Since 2000, she’s asked for donations to brighten up the grounds and the Memorial Park Cemetery staff decorates the section, which is surrounded by hedges on the east end of the park. Snowmen, reindeer and a Christmas tree were among the holiday decorations covered in a heavy layer of ice in Babyland on Wednesday evening.
Tom Brehmer, cemetery office manager, said there have been 180 babies buried in Babyland since its inception on July 24, 1940. Memorial Park Cemetery opened in 1935.
Babyland has become a resting place for infants and children that were stillborn or died at a young age. Brehmer said it is often young parents who opt to have their children buried there, surrounded by other babies, because they may not be of the age where they’ve purchased a family plot to lay them to rest.
He also said families that don’t have a lot of money sometimes choose Babyland because it is less expensive than a plot elsewhere in the cemetery. An adult grave is 40-inches wide by 10-feet long; leaving room for a grave marker near the top. A Babyland grave is typically 2-feet by 2-feet, and the headstone is placed on top of the grave.

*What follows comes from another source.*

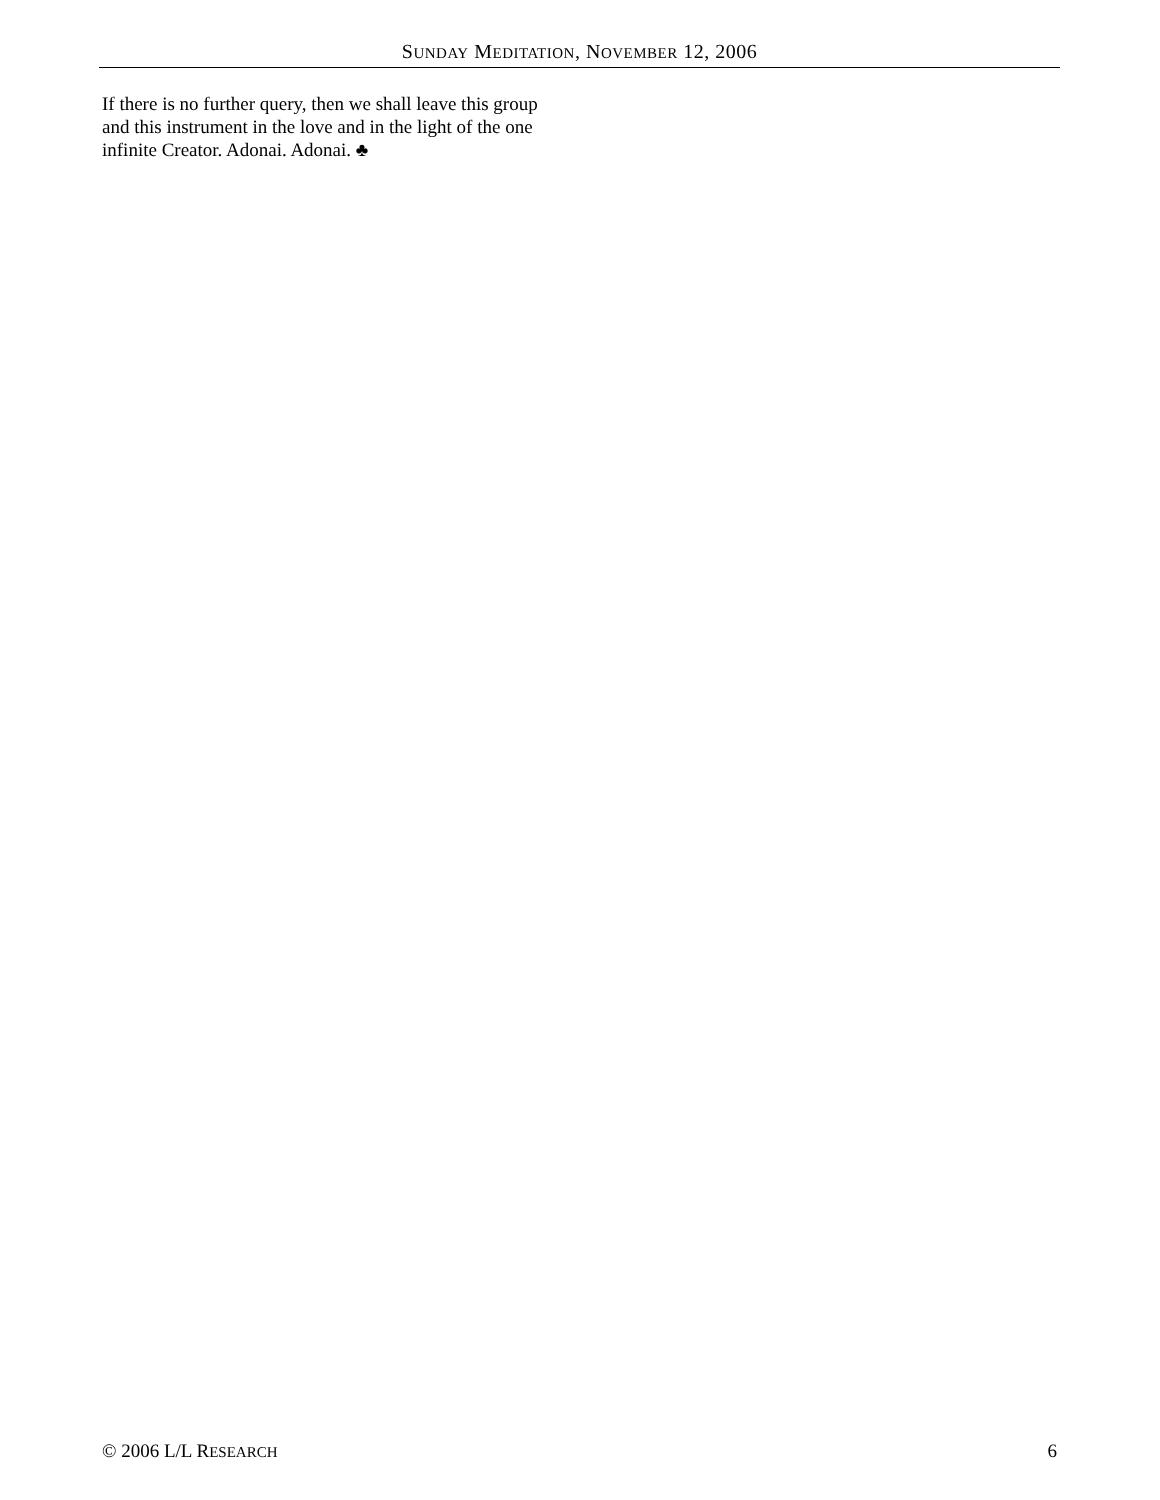SUNDAY MEDITATION, NOVEMBER 12, 2006
If there is no further query, then we shall leave this group and this instrument in the love and in the light of the one infinite Creator. Adonai. Adonai. ♣
© 2006 L/L RESEARCH 6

There is room for more burials in Babyland, Brehmer said. And though the thought is heartbreaking, it is realistic.
"There has been only one infant burial in the past year, and that was just a sad affair," he said. "There’s such a great anticipation of birth and then to have something go wrong is the worst feeling."
Many babies are buried elsewhere on the cemetery grounds and sometimes families move their baby’s burial container from Babyland to the family plot once they have acquired one.
Andresen has made it a tradition to pay tribute to all children in Babyland. Once, she even placed toys on every grave that wasn’t decorated.
"We (saw) that some of the markers were very old, dating back to the ’50s, so we would put a toy there so those children are not forgotten," Naber said.
Andresen said sadness overwhelmed her after losing three children and that they’ll never be forgotten although she’ll never be sure why they didn’t survive.
"I’d just get so far and I just couldn’t carry them. No one ever knew why," she said of her pregnancies.
The lights, the tree and having family near when it’s time to remember those lost have made visiting Babyland a more pleasant experience for Andresen’s family.
"I know it’s a good thing for other families, too," she said.